Other Practical Information

Drinking Age Limit
The legal drinking age in Cyprus is 17. Drivers should exercise due care over the amount of alcohol consumed. The legal limit in breath is 22 micrograms of alcohol per 100 millilitres of breath. The legal limit in blood is 50 milligrams of alcohol per 100 millilitres of blood.
Tap Water
Water is safe to drink in Cyprus. Water pollution is negligible and every home has fresh running drinking water. Tap water in hotels, restaurants, public premises, etc., is also safe to drink.

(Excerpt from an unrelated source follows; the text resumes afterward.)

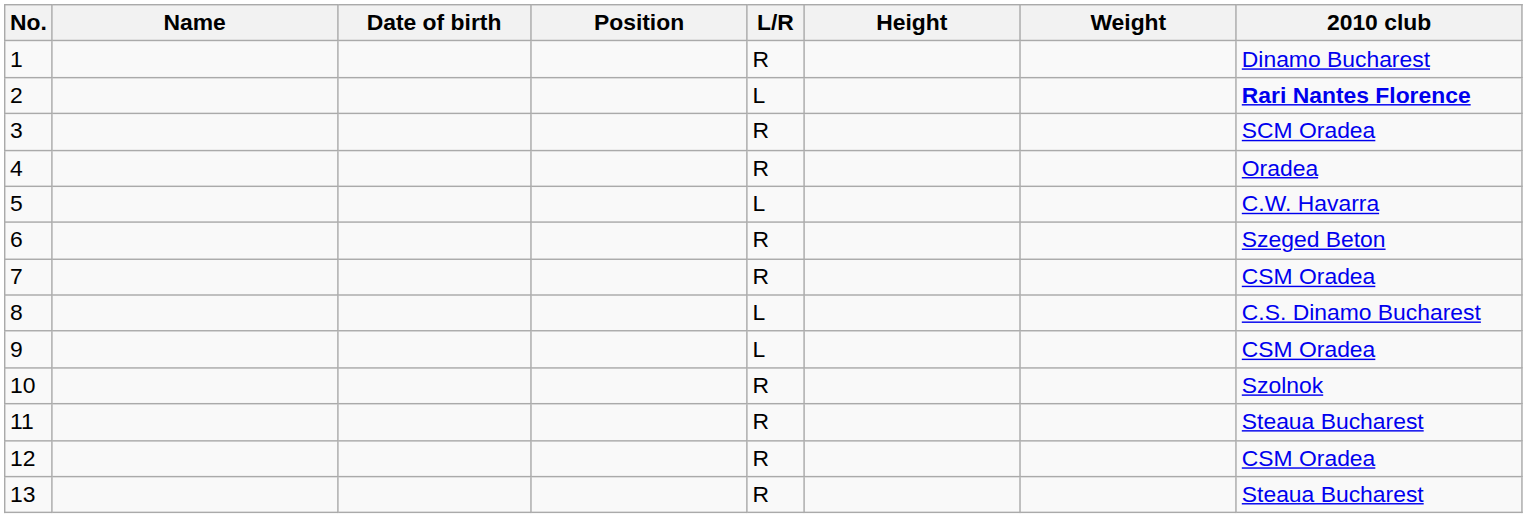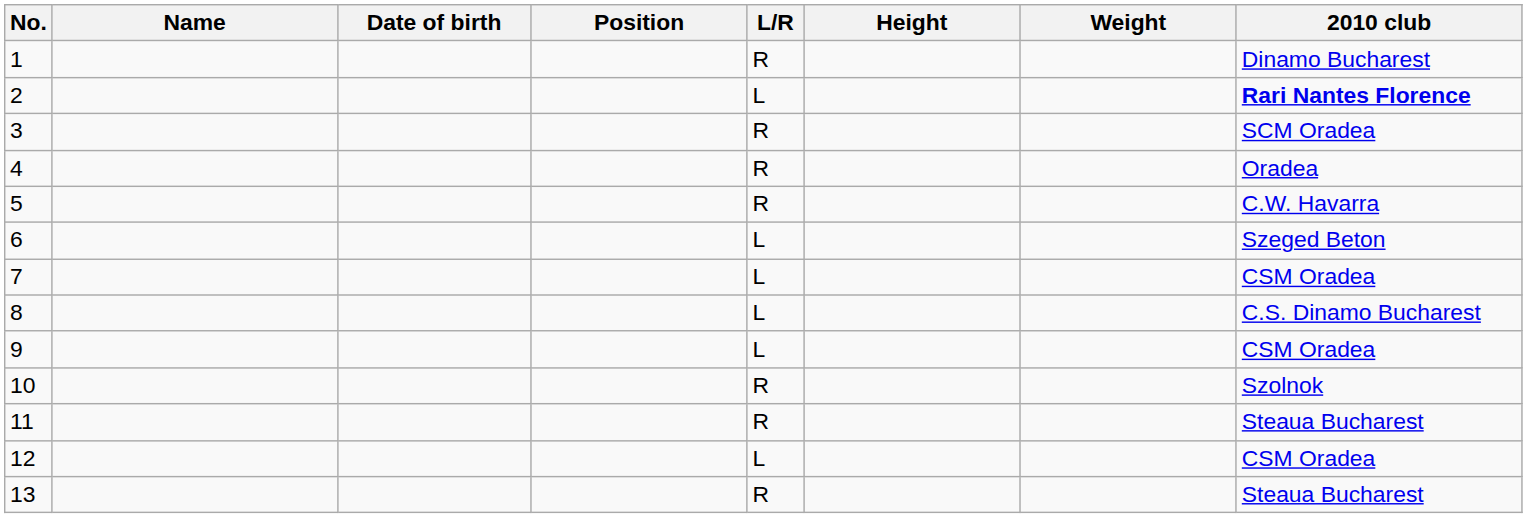5 | L/R: L -> R
6 | L/R: R -> L
7 | L/R: R -> L
12 | L/R: R -> L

The electricity supply in Cyprus is 230 volts, a.c. 50 Hz. Sockets are usually 13 amp, square pin in most buildings. More than one low current rating appliance may be operated from the same supply point by using an adaptor (i.e. radios, electric clocks etc.). The use of adaptors for operating high current rating appliances is not recommended (i.e. electric heaters, toasters, irons etc.). Many hotels provide adaptors upon request from the reception. Adaptors can be purchased from electricians, supermarkets, grocery shops, etc.

Measurement System
Cyprus uses the metric system of weights and measures. Temperatures are reported in degrees Celsius, petrol is sold by the litre, grocery items are in grams and kilograms, fabric lengths in metres, and road speeds and distances posted in kilometers.